There are seemingly many layers to Edward Enninful’s ousting at British Vogue. Enninful handed in his resignation last Friday, saying that he was stepping into a global advisory role for international Vogue editions. Within hours, the rumors began that Enninful had gone up against Anna Wintour and she destroyed him. While I don’t doubt that some version of that actually happened, I also think there was probably a lot more nuance to this entire situation, including the fact that Enninful can and will make a lot more money outside of Conde Nast. The Telegraph had a surprisingly nuanced piece about how a behind-the-scenes ideological battle was part of this Enninful-vs-Wintour issue too. Unfortunately, the piece is called “Why Anna Wintour won Vogue’s war on woke.” The actual analysis is actually spot-on though. Some highlights:

Enninful clashed with Roger Lynch, the CEO of Condé Nast: According to some reports, Enninful’s decision was made at least in part because of a clash of ideas, with Lynch concerned about his progressive politics. At heart, Vogue is just another business, and as recent incidents at Nike, Bud Light, Disney and countless others have shown, the corporate world is an increasingly fraught place where you must strike a balance between selling your product and being seen to hold the “right” views.

**Directive:**
Carry on the commentary about Edward Enninful's departure from British Vogue from the point where it stops. The data that comes next plays no part in this exercise.

**Data provided:**
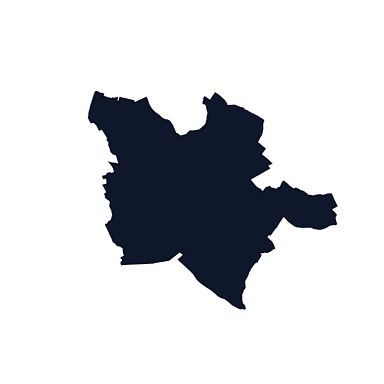 Cehu Silvaniei, Salaj, Romania (Equal Earth projection), rotated 215°
{"feature_id": "2599482B99939259002313", "entity_name": "Cehu Silvaniei", "entity_type": "district", "adm_level": 2, "iso_a3": "ROU", "parent_name": "Romania", "parent_adm1": "Salaj", "projection": "equal_earth", "projection_center": [23.166, 47.411], "detail": "fine", "context": "isolated", "style": "filled", "palette": "ink", "viewbox_px": 384, "rotation_deg": 215, "n_neighbors": 0, "source": "geoboundaries", "source_scale": "gbopen_adm2", "svg_char_len": 6028}
<svg xmlns="http://www.w3.org/2000/svg" viewBox="0 0 384 384"><g transform="rotate(215 192 192)"><path d="M283.6,243.0L289.8,232.5L290.4,231.2L292.0,233.2L301.9,229.3L302.6,229.0L303.0,228.6L305.0,228.1L304.9,227.3L304.2,226.4L304.1,225.7L304.2,225.4L304.1,224.8L303.5,224.0L303.4,223.3L303.6,222.9L303.5,222.5L305.7,223.5L306.0,223.8L307.4,226.3L307.6,226.3L308.0,225.3L308.4,225.0L308.8,224.4L309.5,223.9L310.7,223.5L310.6,222.6L313.7,221.3L314.2,220.8L316.7,220.3L318.1,219.7L318.9,219.6L320.1,219.0L320.6,221.3L321.4,221.2L321.9,221.1L323.2,220.3L324.4,219.9L325.1,220.0L327.2,219.6L327.4,219.3L328.1,219.0L328.4,218.7L328.5,218.5L328.3,217.8L327.7,216.7L327.7,215.7L326.3,211.5L326.0,210.7L325.0,210.7L325.0,210.2L325.8,209.2L325.6,208.9L325.2,208.9L324.8,206.4L324.2,204.5L322.4,200.3L321.9,198.6L320.6,196.1L319.8,195.2L319.6,193.9L319.3,193.5L317.6,192.7L317.0,192.1L316.1,192.0L314.6,191.0L313.2,192.5L312.1,193.1L310.4,192.6L310.2,192.6L309.9,193.1L309.4,193.2L309.3,192.6L309.1,192.5L307.2,192.3L307.1,192.2L307.4,191.8L307.3,191.6L305.9,191.3L305.2,190.6L303.5,189.7L302.1,192.3L291.0,187.7L291.5,186.4L288.1,185.0L287.0,182.9L286.5,182.5L284.9,181.6L283.1,180.3L282.4,179.4L281.0,178.6L278.4,178.1L275.4,179.2L275.2,179.1L272.9,177.5L272.2,176.8L269.0,174.2L266.8,172.7L271.0,171.4L274.7,169.3L276.1,168.9L272.6,167.9L271.0,167.2L269.9,166.7L267.9,165.1L266.8,164.5L266.9,163.3L267.3,162.3L267.9,161.5L268.4,160.9L270.1,160.5L271.1,159.3L271.6,159.1L271.9,158.2L271.5,157.8L271.5,156.7L271.4,156.3L273.2,154.6L273.9,153.7L272.2,152.5L270.6,154.7L267.7,152.5L266.8,150.9L265.4,150.3L268.6,146.7L267.2,146.1L261.2,143.1L261.3,142.1L261.8,141.4L262.1,140.2L261.8,139.9L260.7,140.5L260.2,139.1L259.6,138.0L253.4,137.9L251.2,133.6L250.3,132.9L247.1,131.2L245.5,129.5L243.5,128.0L243.1,126.3L241.8,123.0L242.5,120.7L243.0,119.8L242.8,117.6L242.8,117.1L243.0,116.6L244.0,115.9L243.9,115.7L236.0,111.3L235.2,110.6L231.7,108.8L227.9,106.2L225.4,106.3L222.4,105.4L220.4,106.5L219.3,106.8L214.1,106.5L214.7,105.2L214.9,105.0L213.6,103.9L212.5,102.5L210.2,101.1L210.3,100.5L211.0,99.6L212.2,97.6L211.7,97.3L210.5,97.2L209.7,96.9L209.7,96.7L209.2,96.5L209.2,95.8L209.6,93.8L209.0,92.9L208.0,92.3L204.5,95.2L189.0,107.1L182.9,111.9L182.5,112.7L172.1,122.8L171.6,124.0L168.1,136.1L162.5,136.1L163.5,131.4L164.2,129.0L148.3,126.9L144.2,126.1L142.1,125.4L137.7,123.6L135.2,123.1L130.6,122.8L126.6,122.8L121.9,123.0L119.0,123.0L113.7,122.6L111.3,122.1L108.1,122.4L105.4,123.1L104.5,123.6L103.4,123.6L99.4,123.5L93.7,123.0L86.5,123.9L85.3,124.5L83.2,126.4L82.3,126.2L81.8,126.4L81.8,126.6L82.3,126.9L82.1,127.2L83.9,128.8L84.4,129.0L86.0,129.1L87.6,130.1L90.2,132.7L91.0,134.2L92.7,136.2L92.9,136.7L93.1,138.7L93.9,140.9L93.8,144.0L97.5,148.3L98.1,149.9L98.3,151.4L98.3,152.9L99.1,157.1L99.8,159.1L99.9,161.3L100.2,162.9L100.2,167.3L99.7,171.8L98.7,171.9L99.0,174.2L99.2,178.6L99.4,179.6L101.9,180.2L101.5,180.6L101.3,181.3L99.7,182.9L98.6,183.8L98.0,184.8L97.6,185.1L96.4,185.4L95.7,186.1L94.0,188.9L93.8,190.0L92.8,192.8L92.3,193.0L92.6,193.2L93.4,194.1L94.8,195.0L98.3,196.7L104.8,197.5L105.1,198.9L105.1,201.8L103.3,201.8L103.3,208.3L102.9,212.4L103.1,213.8L103.3,218.4L103.4,223.6L103.2,224.8L101.5,224.7L96.4,223.6L94.1,223.4L88.3,223.3L85.7,224.1L80.8,226.9L80.1,227.6L78.7,228.4L78.0,229.2L76.5,230.1L75.3,231.2L73.6,231.9L71.5,232.2L70.5,232.6L69.2,233.4L68.0,233.8L65.6,235.2L62.8,238.8L61.5,241.1L61.3,241.8L60.5,243.6L60.1,244.0L59.8,244.6L56.2,247.8L55.7,247.8L55.5,248.7L56.7,249.5L59.3,251.8L60.4,253.0L60.5,253.3L60.9,255.9L63.0,256.5L66.1,257.0L68.2,257.8L67.9,258.7L65.4,263.6L72.6,267.5L74.5,268.9L76.9,270.1L79.6,268.0L79.7,267.7L83.1,263.5L84.2,263.6L85.9,262.8L86.1,262.4L86.5,262.1L88.1,260.8L88.3,260.2L88.7,259.8L89.4,259.4L89.4,259.0L90.2,258.1L91.3,257.7L91.9,257.3L93.2,256.9L93.8,256.2L94.8,255.8L95.7,255.8L97.2,256.1L98.3,256.0L99.7,256.2L101.1,256.1L101.4,256.0L103.2,255.6L103.4,255.5L103.7,255.0L104.1,254.9L106.3,255.3L106.8,255.2L107.4,254.5L107.8,254.3L108.9,254.7L109.2,254.5L109.4,254.1L108.8,253.8L108.6,253.0L110.3,252.7L111.6,252.1L112.3,252.1L113.1,252.6L114.6,252.4L116.0,252.4L117.6,252.9L119.4,253.1L121.3,253.1L122.8,253.4L123.1,253.3L123.2,252.7L123.1,250.7L122.5,247.7L122.2,247.4L122.4,246.4L123.0,245.6L122.9,244.8L123.2,244.6L123.6,244.6L123.6,244.3L123.9,244.1L123.8,243.6L124.1,242.9L124.5,242.2L126.7,241.6L129.2,240.5L131.5,240.9L132.6,239.0L132.7,238.3L133.5,238.3L133.8,234.6L133.7,233.6L134.5,232.7L135.0,231.9L137.0,233.2L141.6,232.7L143.4,233.0L152.1,235.4L146.5,247.0L142.4,255.7L145.9,256.9L143.4,260.9L148.6,261.8L157.3,262.3L157.0,269.3L167.8,270.0L167.4,271.9L168.0,275.5L168.2,279.2L169.2,281.5L170.8,284.9L172.2,286.5L173.1,287.8L174.1,290.3L174.3,291.4L174.7,291.7L181.4,291.5L189.8,290.2L193.9,289.9L195.9,289.3L196.7,289.4L198.2,290.0L200.9,288.7L203.1,288.4L206.7,287.4L208.4,286.1L210.1,284.7L213.7,282.4L214.2,283.8L214.6,284.2L217.9,285.4L222.8,286.1L225.8,286.4L229.7,286.3L229.5,285.0L229.6,283.3L229.4,277.2L236.0,277.1L235.9,275.0L233.6,275.0L233.6,274.6L234.1,274.5L234.1,273.8L234.6,273.8L234.7,272.7L233.5,271.1L232.2,271.7L231.5,271.9L228.9,270.8L228.4,269.9L227.1,268.6L224.1,266.3L222.5,262.3L221.5,260.9L220.7,259.0L220.4,257.8L220.0,257.2L219.6,256.0L219.5,254.4L219.9,252.4L220.4,251.2L220.5,249.9L220.7,249.0L221.1,248.3L221.1,247.8L221.4,246.9L222.2,246.0L223.5,245.0L224.3,243.8L224.9,243.5L226.1,242.3L227.8,241.3L228.5,240.7L228.7,240.3L228.7,239.6L229.0,238.7L229.1,236.7L229.5,235.7L231.2,233.5L232.0,232.8L232.8,231.6L233.5,231.1L234.5,230.9L236.0,231.1L236.6,230.8L237.4,231.1L238.0,231.0L238.2,230.9L238.4,230.5L238.9,230.3L239.4,230.4L240.5,231.8L241.4,231.9L242.7,233.1L245.0,234.1L245.0,234.6L248.0,236.0L249.5,236.3L250.5,236.9L251.1,237.0L253.5,236.7L254.0,236.5L254.9,235.8L255.7,235.5L259.5,235.1L262.5,235.7L263.6,235.6L265.4,235.9L268.4,235.6L268.9,235.9L270.0,236.2L271.0,236.2L271.9,236.5L273.0,236.6L274.3,237.4L275.8,237.9L277.9,239.1L282.2,242.1L283.6,243.0Z" fill="#0f172a" stroke="#020617" stroke-width="1.5"/></g></svg>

**Task response:**
Enninful’s progressive politics: As well as immaculate fashion chops (he started out as a stylist), Enninful had a contacts book bulging with famous friends. In the years since, he has cemented a reputation for diversity and activism. He featured the first trans contributor, Paris Lees, and cover star, Laverne Cox. Recent covers have featured disabled subjects. Last September he even featured a man, Timothee Chalamet, alone on the cover.

Advertisers loved Enninful: Advertisers were reportedly keen on Enninful’s new direction, which gave them the chance to be adjacent to a diverse, inclusive range of talent with right-on, social-media friendly messaging. It attracted hundreds of millions of pounds in advertising from companies like BMW. There were positive noises about circulation, too. Condé Nast can be opaque about its numbers, but Enninful’s Forces for Change issue in September 2019, which was guest-edited by the Duchess of Sussex and had Greta Thunberg on the cover, sold out in days.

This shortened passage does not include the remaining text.